TASK TO COMPLETE: Quote exactly and only this range of lines in the data below: the line that holds "M0 396 8 404 1 409 0 408Z" to the line that holds "M400 769 403", both included.

RECORDS SUPPLIED:

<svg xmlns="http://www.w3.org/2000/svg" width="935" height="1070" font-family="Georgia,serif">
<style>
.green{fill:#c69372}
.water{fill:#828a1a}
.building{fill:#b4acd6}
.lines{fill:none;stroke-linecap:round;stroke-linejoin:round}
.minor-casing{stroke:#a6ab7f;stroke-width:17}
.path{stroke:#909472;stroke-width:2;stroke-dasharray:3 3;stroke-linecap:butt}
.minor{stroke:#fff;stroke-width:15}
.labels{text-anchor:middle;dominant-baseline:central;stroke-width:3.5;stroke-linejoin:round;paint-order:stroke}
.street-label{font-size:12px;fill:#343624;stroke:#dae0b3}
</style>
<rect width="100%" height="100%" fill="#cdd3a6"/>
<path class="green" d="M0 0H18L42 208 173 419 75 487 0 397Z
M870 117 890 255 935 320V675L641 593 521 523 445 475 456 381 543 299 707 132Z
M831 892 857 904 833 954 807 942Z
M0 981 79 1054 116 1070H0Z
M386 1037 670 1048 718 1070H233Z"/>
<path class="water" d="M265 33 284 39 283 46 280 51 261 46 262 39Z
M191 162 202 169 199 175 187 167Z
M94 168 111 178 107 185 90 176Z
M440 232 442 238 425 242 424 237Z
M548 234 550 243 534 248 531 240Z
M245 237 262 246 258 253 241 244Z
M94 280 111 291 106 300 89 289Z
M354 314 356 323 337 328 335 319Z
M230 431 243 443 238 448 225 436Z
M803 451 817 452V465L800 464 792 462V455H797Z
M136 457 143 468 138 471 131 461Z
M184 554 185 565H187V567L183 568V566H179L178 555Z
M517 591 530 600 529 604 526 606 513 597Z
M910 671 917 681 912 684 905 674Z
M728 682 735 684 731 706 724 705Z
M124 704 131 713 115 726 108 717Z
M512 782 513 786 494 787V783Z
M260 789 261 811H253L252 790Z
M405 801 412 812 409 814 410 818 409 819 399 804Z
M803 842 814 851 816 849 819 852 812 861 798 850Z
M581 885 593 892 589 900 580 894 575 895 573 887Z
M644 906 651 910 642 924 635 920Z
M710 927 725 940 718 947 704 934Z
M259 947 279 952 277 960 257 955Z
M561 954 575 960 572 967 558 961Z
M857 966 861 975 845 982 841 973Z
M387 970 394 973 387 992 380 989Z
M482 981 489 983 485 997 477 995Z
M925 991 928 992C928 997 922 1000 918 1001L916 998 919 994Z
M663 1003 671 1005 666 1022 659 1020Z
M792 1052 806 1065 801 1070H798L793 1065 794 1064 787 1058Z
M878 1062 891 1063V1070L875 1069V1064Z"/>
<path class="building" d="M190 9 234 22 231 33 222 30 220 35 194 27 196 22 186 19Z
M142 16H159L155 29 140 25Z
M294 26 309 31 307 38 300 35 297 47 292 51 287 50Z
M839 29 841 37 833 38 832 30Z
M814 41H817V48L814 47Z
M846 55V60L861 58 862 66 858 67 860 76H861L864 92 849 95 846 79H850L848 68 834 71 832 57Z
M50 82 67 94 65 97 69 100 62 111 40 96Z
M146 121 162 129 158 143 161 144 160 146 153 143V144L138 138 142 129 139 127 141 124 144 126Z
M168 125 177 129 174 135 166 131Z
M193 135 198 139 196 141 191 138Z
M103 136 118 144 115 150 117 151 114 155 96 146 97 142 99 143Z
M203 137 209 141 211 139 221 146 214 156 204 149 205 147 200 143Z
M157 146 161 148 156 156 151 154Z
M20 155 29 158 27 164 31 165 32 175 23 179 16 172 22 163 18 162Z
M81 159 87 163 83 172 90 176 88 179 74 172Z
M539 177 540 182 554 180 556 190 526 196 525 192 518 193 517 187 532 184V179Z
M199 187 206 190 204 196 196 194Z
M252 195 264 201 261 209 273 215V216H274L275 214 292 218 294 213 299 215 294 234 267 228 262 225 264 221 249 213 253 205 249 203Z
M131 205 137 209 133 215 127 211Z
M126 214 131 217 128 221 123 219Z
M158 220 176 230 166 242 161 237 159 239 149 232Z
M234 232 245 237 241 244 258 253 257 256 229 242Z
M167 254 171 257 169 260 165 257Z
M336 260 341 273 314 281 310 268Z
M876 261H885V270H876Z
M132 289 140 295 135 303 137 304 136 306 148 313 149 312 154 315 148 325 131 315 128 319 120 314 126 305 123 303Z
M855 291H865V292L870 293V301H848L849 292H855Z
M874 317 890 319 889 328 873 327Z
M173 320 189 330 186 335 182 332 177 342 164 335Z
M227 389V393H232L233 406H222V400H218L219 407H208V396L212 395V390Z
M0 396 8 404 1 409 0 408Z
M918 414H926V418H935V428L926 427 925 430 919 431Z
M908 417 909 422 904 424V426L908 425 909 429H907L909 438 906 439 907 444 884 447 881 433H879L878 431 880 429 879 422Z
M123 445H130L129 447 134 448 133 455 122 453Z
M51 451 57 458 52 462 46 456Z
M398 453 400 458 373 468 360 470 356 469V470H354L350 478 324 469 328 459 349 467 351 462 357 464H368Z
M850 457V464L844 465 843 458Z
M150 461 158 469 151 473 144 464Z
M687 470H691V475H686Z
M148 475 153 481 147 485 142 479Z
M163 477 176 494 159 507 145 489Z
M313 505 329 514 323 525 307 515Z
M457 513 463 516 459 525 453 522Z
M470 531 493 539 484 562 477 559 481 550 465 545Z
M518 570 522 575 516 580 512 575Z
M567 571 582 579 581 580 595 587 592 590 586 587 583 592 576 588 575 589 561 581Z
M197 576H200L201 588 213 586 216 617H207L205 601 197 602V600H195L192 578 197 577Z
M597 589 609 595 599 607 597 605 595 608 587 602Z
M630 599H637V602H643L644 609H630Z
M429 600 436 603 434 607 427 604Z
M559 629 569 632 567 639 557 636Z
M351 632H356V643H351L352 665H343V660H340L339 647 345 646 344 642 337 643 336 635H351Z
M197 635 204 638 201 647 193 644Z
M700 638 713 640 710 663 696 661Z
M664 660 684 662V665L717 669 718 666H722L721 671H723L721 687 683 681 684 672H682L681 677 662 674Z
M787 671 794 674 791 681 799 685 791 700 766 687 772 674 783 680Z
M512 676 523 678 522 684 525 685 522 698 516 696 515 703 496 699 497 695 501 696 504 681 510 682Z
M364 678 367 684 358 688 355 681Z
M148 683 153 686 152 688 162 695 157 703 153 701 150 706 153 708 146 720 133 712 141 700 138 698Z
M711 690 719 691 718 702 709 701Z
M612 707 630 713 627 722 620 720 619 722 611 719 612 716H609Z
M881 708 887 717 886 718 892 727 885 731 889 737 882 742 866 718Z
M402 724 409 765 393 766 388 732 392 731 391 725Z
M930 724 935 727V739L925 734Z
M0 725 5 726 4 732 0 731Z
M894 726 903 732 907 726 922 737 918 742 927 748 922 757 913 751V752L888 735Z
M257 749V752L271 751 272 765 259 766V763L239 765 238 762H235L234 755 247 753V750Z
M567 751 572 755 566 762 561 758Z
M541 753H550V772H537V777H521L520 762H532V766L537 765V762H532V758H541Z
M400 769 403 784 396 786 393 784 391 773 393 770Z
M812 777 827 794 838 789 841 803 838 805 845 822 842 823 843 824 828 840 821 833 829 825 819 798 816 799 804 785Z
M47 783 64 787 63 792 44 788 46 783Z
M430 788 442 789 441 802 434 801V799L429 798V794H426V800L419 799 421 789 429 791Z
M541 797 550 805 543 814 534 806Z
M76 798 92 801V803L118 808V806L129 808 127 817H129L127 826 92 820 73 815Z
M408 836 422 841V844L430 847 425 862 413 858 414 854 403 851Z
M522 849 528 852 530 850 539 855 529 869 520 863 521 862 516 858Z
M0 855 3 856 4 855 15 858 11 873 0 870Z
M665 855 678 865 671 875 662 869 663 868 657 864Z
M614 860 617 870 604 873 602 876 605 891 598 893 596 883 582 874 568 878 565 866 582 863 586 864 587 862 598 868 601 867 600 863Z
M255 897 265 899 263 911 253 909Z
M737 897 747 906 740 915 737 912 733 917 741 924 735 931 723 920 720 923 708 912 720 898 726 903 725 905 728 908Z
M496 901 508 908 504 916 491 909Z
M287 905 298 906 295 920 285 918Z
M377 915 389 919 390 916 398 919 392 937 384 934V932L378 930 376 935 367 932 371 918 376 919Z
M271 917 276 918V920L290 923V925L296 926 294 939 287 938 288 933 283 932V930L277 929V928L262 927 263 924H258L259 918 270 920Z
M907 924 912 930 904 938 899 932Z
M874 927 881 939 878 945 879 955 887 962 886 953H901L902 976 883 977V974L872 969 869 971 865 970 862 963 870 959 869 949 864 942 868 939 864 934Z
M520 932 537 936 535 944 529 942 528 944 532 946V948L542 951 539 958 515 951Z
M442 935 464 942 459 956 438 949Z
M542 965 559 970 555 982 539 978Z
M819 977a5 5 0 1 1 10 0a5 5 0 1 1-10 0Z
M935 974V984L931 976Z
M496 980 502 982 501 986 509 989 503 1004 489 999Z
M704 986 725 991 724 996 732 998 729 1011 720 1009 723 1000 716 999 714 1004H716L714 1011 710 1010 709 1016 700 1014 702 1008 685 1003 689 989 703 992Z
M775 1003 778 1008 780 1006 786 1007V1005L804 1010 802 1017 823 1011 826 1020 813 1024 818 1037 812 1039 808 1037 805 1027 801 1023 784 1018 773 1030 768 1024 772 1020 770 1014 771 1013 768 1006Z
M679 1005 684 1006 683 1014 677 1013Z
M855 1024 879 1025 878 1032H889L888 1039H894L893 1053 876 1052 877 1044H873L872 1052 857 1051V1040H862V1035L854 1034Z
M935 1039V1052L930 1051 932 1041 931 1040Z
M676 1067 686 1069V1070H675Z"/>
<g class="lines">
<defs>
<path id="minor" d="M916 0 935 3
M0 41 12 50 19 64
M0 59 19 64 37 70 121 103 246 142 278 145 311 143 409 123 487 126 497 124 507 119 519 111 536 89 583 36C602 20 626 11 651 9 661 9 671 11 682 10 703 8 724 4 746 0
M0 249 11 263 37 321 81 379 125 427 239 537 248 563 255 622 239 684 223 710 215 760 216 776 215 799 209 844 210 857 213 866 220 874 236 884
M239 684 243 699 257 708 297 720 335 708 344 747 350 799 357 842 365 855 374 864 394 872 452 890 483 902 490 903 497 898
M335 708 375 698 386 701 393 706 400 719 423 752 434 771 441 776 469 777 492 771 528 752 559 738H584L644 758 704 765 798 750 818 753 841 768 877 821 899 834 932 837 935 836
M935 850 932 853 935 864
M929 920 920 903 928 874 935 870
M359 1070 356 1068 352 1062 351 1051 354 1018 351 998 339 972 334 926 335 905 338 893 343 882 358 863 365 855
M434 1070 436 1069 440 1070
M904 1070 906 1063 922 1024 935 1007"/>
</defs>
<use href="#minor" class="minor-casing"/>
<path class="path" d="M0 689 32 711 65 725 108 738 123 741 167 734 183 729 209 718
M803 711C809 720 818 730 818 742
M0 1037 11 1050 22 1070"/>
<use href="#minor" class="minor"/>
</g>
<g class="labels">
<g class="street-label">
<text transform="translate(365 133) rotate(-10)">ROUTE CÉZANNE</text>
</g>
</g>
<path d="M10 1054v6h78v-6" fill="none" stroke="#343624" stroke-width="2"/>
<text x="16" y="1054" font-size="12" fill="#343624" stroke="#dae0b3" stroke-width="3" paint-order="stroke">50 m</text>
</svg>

EXERCISE SOLUTION:
M0 396 8 404 1 409 0 408Z
M918 414H926V418H935V428L926 427 925 430 919 431Z
M908 417 909 422 904 424V426L908 425 909 429H907L909 438 906 439 907 444 884 447 881 433H879L878 431 880 429 879 422Z
M123 445H130L129 447 134 448 133 455 122 453Z
M51 451 57 458 52 462 46 456Z
M398 453 400 458 373 468 360 470 356 469V470H354L350 478 324 469 328 459 349 467 351 462 357 464H368Z
M850 457V464L844 465 843 458Z
M150 461 158 469 151 473 144 464Z
M687 470H691V475H686Z
M148 475 153 481 147 485 142 479Z
M163 477 176 494 159 507 145 489Z
M313 505 329 514 323 525 307 515Z
M457 513 463 516 459 525 453 522Z
M470 531 493 539 484 562 477 559 481 550 465 545Z
M518 570 522 575 516 580 512 575Z
M567 571 582 579 581 580 595 587 592 590 586 587 583 592 576 588 575 589 561 581Z
M197 576H200L201 588 213 586 216 617H207L205 601 197 602V600H195L192 578 197 577Z
M597 589 609 595 599 607 597 605 595 608 587 602Z
M630 599H637V602H643L644 609H630Z
M429 600 436 603 434 607 427 604Z
M559 629 569 632 567 639 557 636Z
M351 632H356V643H351L352 665H343V660H340L339 647 345 646 344 642 337 643 336 635H351Z
M197 635 204 638 201 647 193 644Z
M700 638 713 640 710 663 696 661Z
M664 660 684 662V665L717 669 718 666H722L721 671H723L721 687 683 681 684 672H682L681 677 662 674Z
M787 671 794 674 791 681 799 685 791 700 766 687 772 674 783 680Z
M512 676 523 678 522 684 525 685 522 698 516 696 515 703 496 699 497 695 501 696 504 681 510 682Z
M364 678 367 684 358 688 355 681Z
M148 683 153 686 152 688 162 695 157 703 153 701 150 706 153 708 146 720 133 712 141 700 138 698Z
M711 690 719 691 718 702 709 701Z
M612 707 630 713 627 722 620 720 619 722 611 719 612 716H609Z
M881 708 887 717 886 718 892 727 885 731 889 737 882 742 866 718Z
M402 724 409 765 393 766 388 732 392 731 391 725Z
M930 724 935 727V739L925 734Z
M0 725 5 726 4 732 0 731Z
M894 726 903 732 907 726 922 737 918 742 927 748 922 757 913 751V752L888 735Z
M257 749V752L271 751 272 765 259 766V763L239 765 238 762H235L234 755 247 753V750Z
M567 751 572 755 566 762 561 758Z
M541 753H550V772H537V777H521L520 762H532V766L537 765V762H532V758H541Z
M400 769 403 784 396 786 393 784 391 773 393 770Z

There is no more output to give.